KEITH PITT: Well, firstly, because it's a statement of fact. Secondly, because this is about actual delivery. I mean, anyone could walk out and provide, you know, a line that says we'll meet a particular target. You need a plan to get there, you need to know what it’ll cost, you’ll need to be absolutely certain about how many jobs may be lost in terms of those changes. And in the post-COVID environment, Fran, I'm about delivering as many jobs as possible, particularly to regional Australia, and that will remain the case.

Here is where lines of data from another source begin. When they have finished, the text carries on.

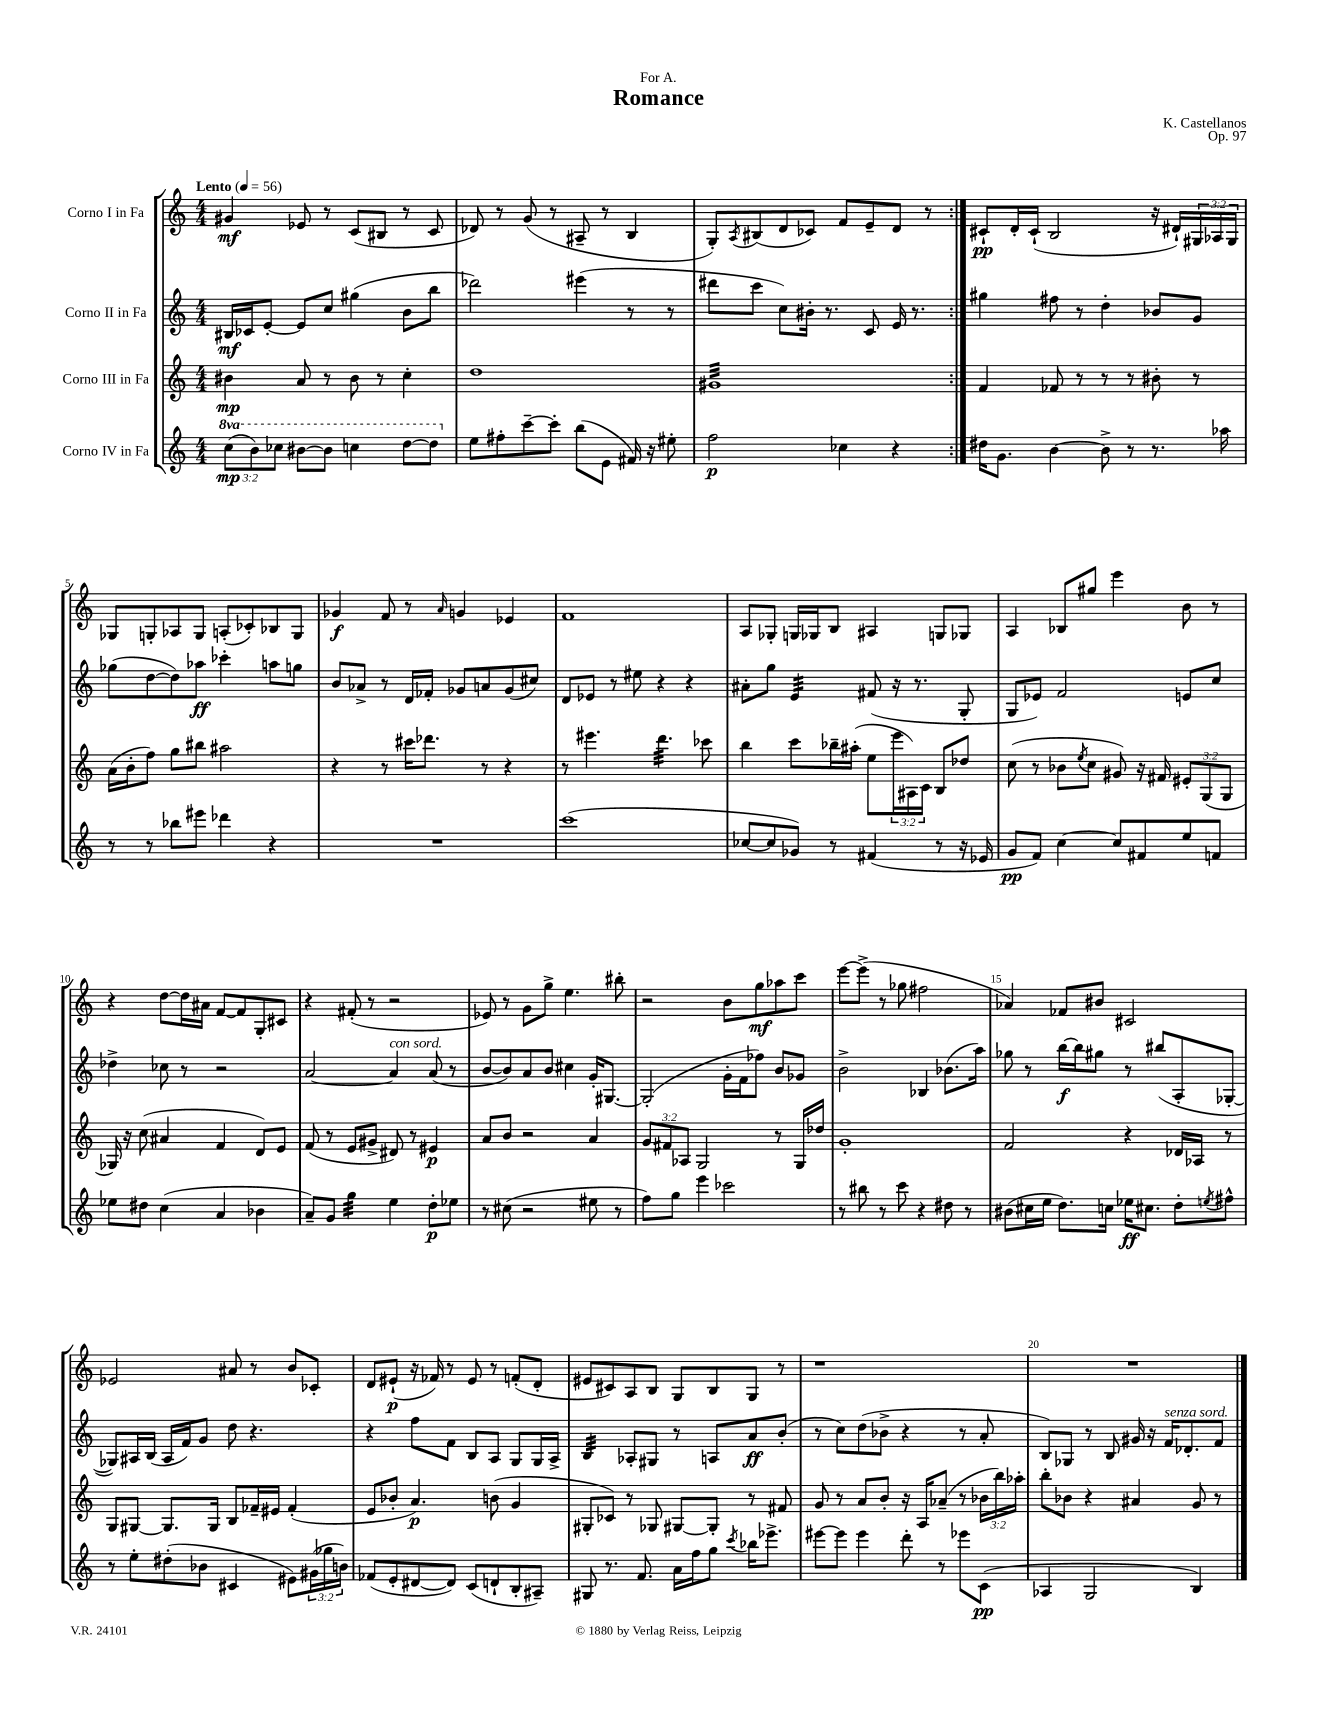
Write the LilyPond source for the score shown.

\header { title = "Romance" composer = "K. Castellanos" dedication = "For A." opus = "Op. 97" }
<<
\new StaffGroup <<
\new Staff = "s0" \with { instrumentName = "Corno I in Fa" } {
    \clef treble \key c \major \numericTimeSignature \time 4/4 \override Staff.TupletNumber.text = #tuplet-number::calc-fraction-text \tempo "Lento" 4 = 56
    \repeat volta 2 { gis'4\mf ees'8 r8 c'8( bis8 r8 c'8 |
    des'8) r8 g'8( r8 ais8-- r8 b4 |
    g8-.) \acciaccatura { a8 } bis8( d'8 ces'8) f'8 e'8-- d'8 r8 | }
    cis'8-!\pp d'16-. cis'16-!( b2 r16 dis'16-!) \tuplet 3/2 { gis16 aes16 gis16 } |
    ges8 g8-. aes8 g8 a8-.( ces'8-.) bes8 g8 |
    ges'4\f f'8 r8 \grace { a'16 } g'4 ees'4 |
    f'1 |
    a8 ges8-. g16 ges16 b8 ais4 g8 ges8 |
    a4 bes8 gis''8 e'''4 b'8 r8 |
    r4 d''8~ d''16 ais'16 f'8~ f'8 g8-. cis'8 |
    r4 fis'8-.( r8 r2 |
    ees'8) r8 g'8 g''8-> e''4. bis''8-. |
    r2 b'8 g''8\mf aes''8 c'''8 |
    e'''8~ e'''8->( r8 ges''8 fis''2 |
    aes'4) fes'8 bis'8 cis'2 |
    ees'2 ais'8 r8 b'8 ces'8-. |
    d'8 eis'8-!\p( r16 fes'16) r8 eis'8 r8 f'8-.( d'8-. |
    eis'8 cis'8) a8 b8 g8 b8 g8 r8 |
    r1 |
    R1 \bar "|." |
}
\new Staff = "s1" \with { instrumentName = "Corno II in Fa" } {
    \clef treble \key c \major \numericTimeSignature \time 4/4
    \repeat volta 2 { bis16\mf ces'16 e'8~-. e'8 c''8 gis''4( b'8 b''8 |
    des'''2) eis'''4( r8 r8 |
    dis'''8 c'''8 c''8) bis'16-. r8. c'8 e'16 r8. | }
    gis''4 fis''8 r8 d''4-. bes'8 g'8 |
    ges''8( d''8~ d''8) aes''8\ff ces'''4-. a''8 g''8 |
    b'8 aes'8-> r8 d'16 fes'16-. ges'8 a'8 ges'8( cis''8) |
    d'8 ees'8 r8 eis''8 r4 r4 |
    ais'8-. g''8 e'4:32 fis'8( r16 r8. g8-. |
    g8 ees'8) f'2 e'8 c''8 |
    des''4-> ces''8 r8 r2 |
    a'2~ a'4^\markup { \italic "con sord." } a'8( r8 |
    b'8~ b'8) a'8 b'8 cis''4 g'16-. gis8.~ |
    gis2-.( g'16-. f'16 fes''8) b'8 ges'8 |
    b'2-> bes4 bes'8.( a''16) |
    ges''8 r8 b''16~\f b''16 gis''8 r8 bis''8( a8-. ges8~-. |
    ges8) ais16 b16( ais16 f'16) g'8 d''8 r4. |
    r4 f''8 f'8 b8 a8 g8 g16 a16-> |
    b4:32 aes8-. gis8 r8 a8 a'8\ff b'8-.( |
    r8 c''8) d''8( bes'8-> r4 r8 a'8-. |
    b8) ges8 r8 b8 gis'16 r16 f'16^\markup { \italic "senza sord." } des'8.-. f'8 \bar "|." |
}
\new Staff = "s2" \with { instrumentName = "Corno III in Fa" } {
    \clef treble \key c \major \numericTimeSignature \time 4/4 \override Staff.TupletNumber.text = #tuplet-number::calc-fraction-text
    \repeat volta 2 { bis'4\mp a'8 r8 bis'8 r8 c''4-. |
    d''1 |
    gis'1:32 | }
    f'4 fes'8 r8 r8 r8 bis'8-. r8 |
    a'16( b'16-. f''8) g''8 bis''8 ais''2 |
    r4 r8 cis'''16 des'''8. r8 r4 |
    r8 eis'''4. d'''4.:32 ces'''8 |
    b''4 c'''8 bes''16-- ais''16-.( e''8 \tuplet 3/2 { e'''16 ais16) c'16 } b8 des''8 |
    c''8( r8 bes'8 \acciaccatura { e''8 } c''8 gis'8) r16 fis'16 \tuplet 3/2 { eis'8-. g8( g8 } |
    ges16) r16 c''8( ais'4 f'4 d'8) e'8 |
    f'8( r8 e'8 gis'8-> dis'8) r8 eis'4\p |
    a'8 b'8 r2 a'4 |
    \tuplet 3/2 { g'8 fis'8 aes8 } g2 r8 g16 des''16 |
    g'1-. |
    f'2 r4 des'16 aes16 r8 |
    g8 gis8~ gis8. gis16 b8 fes'16-- eis'16 fes'4-.( |
    e'8 bes'8-. a'4.\p) b'8( g'4 |
    gis8-. ces'8) r8 ges8 gis8~ gis8-. r8 fis'8 |
    g'8 r8 a'8 b'8-. r16 a16 aes'8--( r8 \tuplet 3/2 { bes'16 b''16) aes''16-. } |
    b''8-. bes'8 r4 ais'4 g'8 r8 \bar "|." |
}
\new Staff = "s3" \with { instrumentName = "Corno IV in Fa" } {
    \clef treble \key c \major \numericTimeSignature \time 4/4 \override Staff.TupletNumber.text = #tuplet-number::calc-fraction-text \set Staff.ottavationMarkups = #ottavation-simple-ordinals
    \repeat volta 2 { \tuplet 3/2 { \ottava #1 c'''8\mp( b''8) ces'''8 } bis''8~ bis''8 c'''4 d'''8~ d'''8 \ottava #0 |
    e''8 fis''8-. c'''8~-- c'''8-. b''8( e'8 fis'16) r16 eis''8-. |
    f''2\p ces''4 r4 | }
    dis''16 g'8. b'4~ b'8-> r8 r8. aes''16 |
    r8 r8 bes''8 eis'''8 des'''4 r4 |
    R1 |
    c'''1( |
    ces''8~ ces''8 ges'8) r8 fis'4( r8 r16 ees'16 |
    g'8\pp f'8) c''4~ c''8 fis'8 e''8 f'8 |
    ees''8 dis''8 c''4( a'4 bes'4 |
    a'8--) g'8 g''4:32 e''4 d''8-.\p ees''8 |
    r8 cis''8( r2 eis''8 r8 |
    f''8) g''8 e'''4 ces'''2 |
    r8 bis''8 r8 c'''8 r4 dis''8 r8 |
    bis'8( cis''16 e''16 d''8.) c''16 ees''16\ff cis''8. d''8-. \acciaccatura { e''8 } fis''8-^ |
    r8 e''8-. dis''8-.( bes'8 cis'4 eis'8) \tuplet 3/2 { gis'16( ges''16 b'16) } |
    fes'8( e'8-. dis'8~ dis'8) c'8( d'8-! b8-. ais8--) |
    gis8 r8. f'8. a'16 f''16 g''8 \acciaccatura { c'''8 } bes''16 ees'''8.-> |
    eis'''8~ eis'''8 eis'''4 d'''8-. r8 ees'''8 c'8\pp( |
    aes4 g2 b4) \bar "|." |
}
>>
>>
\layout { \context { \Score \override BarNumber.break-visibility = ##(#f #t #t) barNumberVisibility = #(every-nth-bar-number-visible 5) } }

FRAN KELLY: And just on another issue, briefly, this week, your bill to establish a nuclear waste facility near Kimba in South Australia is introduced into the Senate. Why is specific legislation designating the site necessary, given you have the power as the Minister to name a location? Why are you doing that? Are you trying to remove any legal right to challenge?

KEITH PITT: Well, firstly, there are 12,000 doses of nuclear medicine which are produced and distributed around Australia, for Australians in terms of, you know, identifying cancer and treating cancer every single week. We need to deal with the waste, and quite frankly, you know, it took 7 or 8 years for Adani to put a mine together. Can you imagine how long it might take for this to be finished if we don't do it this way? Now we have a community…

FRAN KELLY: [Talks over] But you could name the location. Why aren’t you, as the Minister, using that power?

KEITH PITT: Well, because quite simply, we want to ensure that we can get this done as quickly as possible without going through endless rounds of court proceedings. Now, we have a community which is…

FRAN KELLY: [Talks over] So you think it would be open to challenge, is the point?

KEITH PITT: Well, of course. Now, we have a community which is supportive. In fact, the Mayor will be in Canberra this week looking to talk with Anthony Albanese and others. Now, the Labor Party have walked away from this, and they have been absolutely supportive for many years. This is- this is a 40-year, 40-year process, Fran.

FRAN KELLY: The traditional owners, though, still aren't on board with it.

KEITH PITT: Well, I’ve met with the Bungala people …

FRAN KELLY: [Talks over] Yep.

KEITH PITT: … And clearly, they are not supportive, but we’ll continue to work with them. There is no native title on the land itself; that was extinguished as part of a separate process back in 2015. And what we know is we have a community which has a majority support, we have a willing seller, we have a location which meets the technical requirements, and they just want to get on with it. I mean, I was in Kimba a few weeks ago; they really just want certainty. That's what we're trying to deliver for them. It's been 5 years; I think they've had enough of consultation. They know more about this issue than anyone else in Australia, Fran, I've got to tell you, as Rowan Ramsey keeps telling me.


KEITH PITT: So, I think we should respect their decision and what they want to do. And this is a desperately needed facility for our nation.

FRAN KELLY: Keith Pitt, thank you very much for joining us.

KEITH PITT: Great to be with you.

FRAN KELLY: Keith Pitt, the Minister for Resources, Water and Northern Australia.